> TEXT PASSAGE
Mueller Discovers Shady $150,000 Transaction & Makes Immediate Power Move


Although President Donald Trump has denounced the whole scandal as a “witch hunt,” Special Counsel Robert Mueller’s Russia investigation is continuing. Areas of interest for investigators extend beyond the Trump team itself into Russia’s initial election meddling, which massive suspicious completed and attempted financial transactions involving the Russian Embassy in the United States may be involved in.

Buzzfeed News has shared some details about the payments in the past. Now, though, they have more pieces of the puzzle, helping explain just why the transactions were so concerning to both bank officials and, ultimately, federal authorities.

Among the issues is a $120,000 check that then-Russian Ambassador to the United States Sergei Kislyak deposited into an account he maintained with Citibank in late 2016, ten days after Election Day. After his deposit, he wired the money to an account of his in Russia in two separate $60,000 increments.

The check, BuzzFeed shares, was more than twice as large as any deposit he’d made for at least the two preceding years. Although the money was marked as his salary, in 2014, he’d only been paid some $53,538, and in 2015, he’d been paid an even $50,000.

What’s with the increase? What was that money compensating him for? He’d met with an array of Trump affiliated individuals in the months around the 2016 U.S. elections including Jeff Sessions, who’s currently the U.S. Attorney General, and Trump son-in-law Jared Kushner, who serves as a presidential adviser. Kushner had explored the possibility of a secret line of communication between the Trump team and Russia, while Sessions discussed campaign related matters during his interactions. At least, that’s what communications between Kislyak and his superiors in Moscow intercepted by U.S. intelligence reveal.

He was also in communication with Donald Trump’s first national security adviser, Michael Flynn. During those post-election communications, Flynn sought to reassure the Russians that Trump was on their side so they didn’t need to be concerned about sanctions then-President Barack Obama had imposed.

> WHAT TO PRODUCE
Do these statements agree with the article about the Mueller investigation? For each, answer yes or no and quote the words from the article that decide it.
1. Kislyak deposited the $120,000 check before Election Day.
2. Kislyak sent the money to his account in Russia in two equal wire transfers.
3. Kislyak was paid more in 2015 than in 2014.

> DATASET
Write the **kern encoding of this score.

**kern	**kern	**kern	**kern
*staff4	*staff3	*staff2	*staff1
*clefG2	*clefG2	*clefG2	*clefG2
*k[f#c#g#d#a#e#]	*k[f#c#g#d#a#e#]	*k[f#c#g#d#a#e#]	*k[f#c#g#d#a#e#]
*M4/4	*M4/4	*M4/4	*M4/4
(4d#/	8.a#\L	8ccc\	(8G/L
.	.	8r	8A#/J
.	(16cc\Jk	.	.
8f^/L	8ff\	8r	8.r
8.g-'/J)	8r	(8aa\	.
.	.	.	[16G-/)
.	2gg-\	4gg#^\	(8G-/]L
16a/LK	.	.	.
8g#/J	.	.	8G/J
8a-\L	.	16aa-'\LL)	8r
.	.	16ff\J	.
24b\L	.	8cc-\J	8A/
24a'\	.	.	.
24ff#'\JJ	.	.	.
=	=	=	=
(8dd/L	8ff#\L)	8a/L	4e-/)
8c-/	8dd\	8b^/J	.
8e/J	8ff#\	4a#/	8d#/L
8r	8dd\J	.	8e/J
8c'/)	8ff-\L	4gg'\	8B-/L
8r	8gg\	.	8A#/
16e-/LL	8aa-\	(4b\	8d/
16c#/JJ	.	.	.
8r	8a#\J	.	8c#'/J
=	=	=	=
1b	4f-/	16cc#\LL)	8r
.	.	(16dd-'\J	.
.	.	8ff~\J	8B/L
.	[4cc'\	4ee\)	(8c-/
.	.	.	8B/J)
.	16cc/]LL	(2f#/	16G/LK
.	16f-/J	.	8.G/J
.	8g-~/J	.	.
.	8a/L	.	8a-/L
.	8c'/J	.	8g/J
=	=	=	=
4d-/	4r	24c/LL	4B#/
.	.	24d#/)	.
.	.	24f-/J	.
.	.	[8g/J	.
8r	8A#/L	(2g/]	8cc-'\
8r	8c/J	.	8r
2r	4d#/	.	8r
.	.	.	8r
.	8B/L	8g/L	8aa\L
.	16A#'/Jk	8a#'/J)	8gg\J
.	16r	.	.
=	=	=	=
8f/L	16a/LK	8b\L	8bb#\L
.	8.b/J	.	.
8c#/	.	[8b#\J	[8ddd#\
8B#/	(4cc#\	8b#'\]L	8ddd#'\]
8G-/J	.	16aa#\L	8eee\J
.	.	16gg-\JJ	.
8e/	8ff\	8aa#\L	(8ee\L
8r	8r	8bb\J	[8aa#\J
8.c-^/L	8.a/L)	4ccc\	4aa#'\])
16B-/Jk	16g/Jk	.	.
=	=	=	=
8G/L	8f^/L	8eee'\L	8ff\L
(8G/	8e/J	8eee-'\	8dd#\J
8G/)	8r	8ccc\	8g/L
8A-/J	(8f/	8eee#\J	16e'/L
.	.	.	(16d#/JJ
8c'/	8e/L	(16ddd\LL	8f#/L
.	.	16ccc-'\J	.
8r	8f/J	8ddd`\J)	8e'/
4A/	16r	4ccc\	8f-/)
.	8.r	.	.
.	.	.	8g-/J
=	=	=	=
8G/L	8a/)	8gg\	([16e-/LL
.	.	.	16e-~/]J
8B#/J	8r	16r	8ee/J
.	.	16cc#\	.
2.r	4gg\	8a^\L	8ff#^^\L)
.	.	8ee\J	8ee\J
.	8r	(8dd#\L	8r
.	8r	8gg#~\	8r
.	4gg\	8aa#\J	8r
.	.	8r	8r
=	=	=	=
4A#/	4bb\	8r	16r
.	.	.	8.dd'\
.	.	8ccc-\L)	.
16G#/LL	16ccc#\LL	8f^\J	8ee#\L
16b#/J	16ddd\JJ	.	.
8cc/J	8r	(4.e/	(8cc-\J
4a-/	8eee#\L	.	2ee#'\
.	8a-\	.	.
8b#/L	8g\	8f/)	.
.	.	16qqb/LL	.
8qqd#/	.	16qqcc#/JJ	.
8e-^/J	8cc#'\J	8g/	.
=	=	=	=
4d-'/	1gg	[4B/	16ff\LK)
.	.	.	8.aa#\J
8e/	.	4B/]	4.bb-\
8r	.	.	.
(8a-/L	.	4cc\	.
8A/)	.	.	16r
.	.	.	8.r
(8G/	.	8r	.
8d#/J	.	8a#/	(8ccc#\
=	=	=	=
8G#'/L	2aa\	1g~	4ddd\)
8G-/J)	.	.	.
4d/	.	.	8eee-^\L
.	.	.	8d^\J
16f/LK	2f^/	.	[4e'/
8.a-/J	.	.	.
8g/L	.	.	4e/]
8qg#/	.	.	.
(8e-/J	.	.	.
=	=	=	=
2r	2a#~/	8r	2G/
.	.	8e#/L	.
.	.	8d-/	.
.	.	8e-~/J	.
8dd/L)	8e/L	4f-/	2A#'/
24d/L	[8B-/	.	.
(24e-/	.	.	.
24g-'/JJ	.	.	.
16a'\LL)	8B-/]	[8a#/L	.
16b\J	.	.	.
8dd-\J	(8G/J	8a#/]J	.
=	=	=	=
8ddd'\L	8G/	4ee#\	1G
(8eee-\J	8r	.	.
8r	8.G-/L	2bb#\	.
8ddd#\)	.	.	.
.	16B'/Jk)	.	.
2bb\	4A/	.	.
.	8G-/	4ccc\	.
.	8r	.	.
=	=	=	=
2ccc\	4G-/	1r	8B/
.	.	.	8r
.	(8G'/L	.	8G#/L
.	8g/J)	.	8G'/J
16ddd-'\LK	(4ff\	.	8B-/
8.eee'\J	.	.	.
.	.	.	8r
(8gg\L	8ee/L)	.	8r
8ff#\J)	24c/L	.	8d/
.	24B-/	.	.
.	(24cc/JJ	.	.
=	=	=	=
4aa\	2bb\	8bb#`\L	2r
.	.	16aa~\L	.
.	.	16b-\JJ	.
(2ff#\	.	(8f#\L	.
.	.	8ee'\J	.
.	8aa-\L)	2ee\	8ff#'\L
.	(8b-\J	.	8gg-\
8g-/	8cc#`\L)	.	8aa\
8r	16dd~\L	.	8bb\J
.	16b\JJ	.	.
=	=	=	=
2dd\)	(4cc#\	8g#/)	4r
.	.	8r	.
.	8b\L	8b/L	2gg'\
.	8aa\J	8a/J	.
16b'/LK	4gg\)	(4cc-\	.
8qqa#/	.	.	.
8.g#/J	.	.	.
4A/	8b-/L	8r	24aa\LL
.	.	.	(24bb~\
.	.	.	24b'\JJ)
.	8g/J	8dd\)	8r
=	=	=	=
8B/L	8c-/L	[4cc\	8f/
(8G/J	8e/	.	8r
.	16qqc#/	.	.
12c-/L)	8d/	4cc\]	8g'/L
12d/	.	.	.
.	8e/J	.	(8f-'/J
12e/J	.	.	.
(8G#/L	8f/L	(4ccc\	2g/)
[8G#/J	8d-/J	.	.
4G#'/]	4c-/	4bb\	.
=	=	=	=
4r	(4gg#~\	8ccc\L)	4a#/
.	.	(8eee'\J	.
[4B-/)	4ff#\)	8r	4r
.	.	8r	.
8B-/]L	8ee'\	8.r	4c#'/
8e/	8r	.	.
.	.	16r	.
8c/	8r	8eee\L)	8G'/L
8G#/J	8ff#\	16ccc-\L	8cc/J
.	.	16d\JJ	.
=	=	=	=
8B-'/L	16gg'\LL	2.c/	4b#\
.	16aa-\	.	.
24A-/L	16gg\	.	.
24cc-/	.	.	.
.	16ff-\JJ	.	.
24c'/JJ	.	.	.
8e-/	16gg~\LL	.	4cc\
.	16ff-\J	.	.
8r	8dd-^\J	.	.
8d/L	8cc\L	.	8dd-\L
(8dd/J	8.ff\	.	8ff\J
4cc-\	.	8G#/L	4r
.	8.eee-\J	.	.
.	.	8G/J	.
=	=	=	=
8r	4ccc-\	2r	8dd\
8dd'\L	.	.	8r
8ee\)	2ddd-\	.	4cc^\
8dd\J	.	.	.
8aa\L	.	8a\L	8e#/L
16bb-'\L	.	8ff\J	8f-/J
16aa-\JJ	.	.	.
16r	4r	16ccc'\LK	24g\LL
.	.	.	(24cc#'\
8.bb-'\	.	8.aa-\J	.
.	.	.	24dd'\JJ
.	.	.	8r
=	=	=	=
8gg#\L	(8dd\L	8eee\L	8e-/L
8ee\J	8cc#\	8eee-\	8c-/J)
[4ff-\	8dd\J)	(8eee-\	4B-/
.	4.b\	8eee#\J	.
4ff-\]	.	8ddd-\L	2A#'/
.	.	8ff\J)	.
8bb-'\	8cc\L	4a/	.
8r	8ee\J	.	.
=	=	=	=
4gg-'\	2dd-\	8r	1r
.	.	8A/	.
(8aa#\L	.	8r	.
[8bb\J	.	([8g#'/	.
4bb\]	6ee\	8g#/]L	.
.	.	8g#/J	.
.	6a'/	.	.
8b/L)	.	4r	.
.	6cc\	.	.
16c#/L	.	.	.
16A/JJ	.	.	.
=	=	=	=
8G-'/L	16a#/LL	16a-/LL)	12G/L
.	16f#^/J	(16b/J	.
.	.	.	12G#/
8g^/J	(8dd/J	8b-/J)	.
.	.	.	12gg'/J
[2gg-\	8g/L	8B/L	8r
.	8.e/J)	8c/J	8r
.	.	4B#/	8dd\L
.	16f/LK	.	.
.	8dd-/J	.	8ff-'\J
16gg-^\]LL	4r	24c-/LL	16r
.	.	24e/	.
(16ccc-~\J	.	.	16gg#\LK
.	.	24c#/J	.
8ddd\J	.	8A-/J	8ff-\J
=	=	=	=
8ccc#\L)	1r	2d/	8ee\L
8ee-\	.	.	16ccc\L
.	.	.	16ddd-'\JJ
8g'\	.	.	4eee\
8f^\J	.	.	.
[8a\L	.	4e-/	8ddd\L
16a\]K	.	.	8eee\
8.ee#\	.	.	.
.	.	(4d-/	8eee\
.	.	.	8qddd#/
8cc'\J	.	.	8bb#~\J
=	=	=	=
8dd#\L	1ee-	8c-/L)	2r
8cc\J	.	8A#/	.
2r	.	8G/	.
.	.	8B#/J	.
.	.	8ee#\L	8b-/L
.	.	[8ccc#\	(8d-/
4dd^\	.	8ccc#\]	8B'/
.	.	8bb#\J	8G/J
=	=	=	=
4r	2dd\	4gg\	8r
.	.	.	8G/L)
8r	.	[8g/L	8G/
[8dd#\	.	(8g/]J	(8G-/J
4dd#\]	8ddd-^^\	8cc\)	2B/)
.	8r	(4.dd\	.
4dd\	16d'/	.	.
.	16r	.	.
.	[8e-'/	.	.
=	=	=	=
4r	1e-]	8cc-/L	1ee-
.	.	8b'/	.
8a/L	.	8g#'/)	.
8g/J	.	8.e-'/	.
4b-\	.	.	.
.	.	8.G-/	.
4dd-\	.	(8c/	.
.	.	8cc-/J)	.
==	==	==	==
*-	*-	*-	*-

> RESPONSE TO THIS EXERCISE
1. No: "ten days after Election Day"
2. Yes: "he wired the money to an account of his in Russia in two separate $60,000 increments"
3. No: "in 2014, he’d only been paid some $53,538, and in 2015, he’d been paid an even $50,000"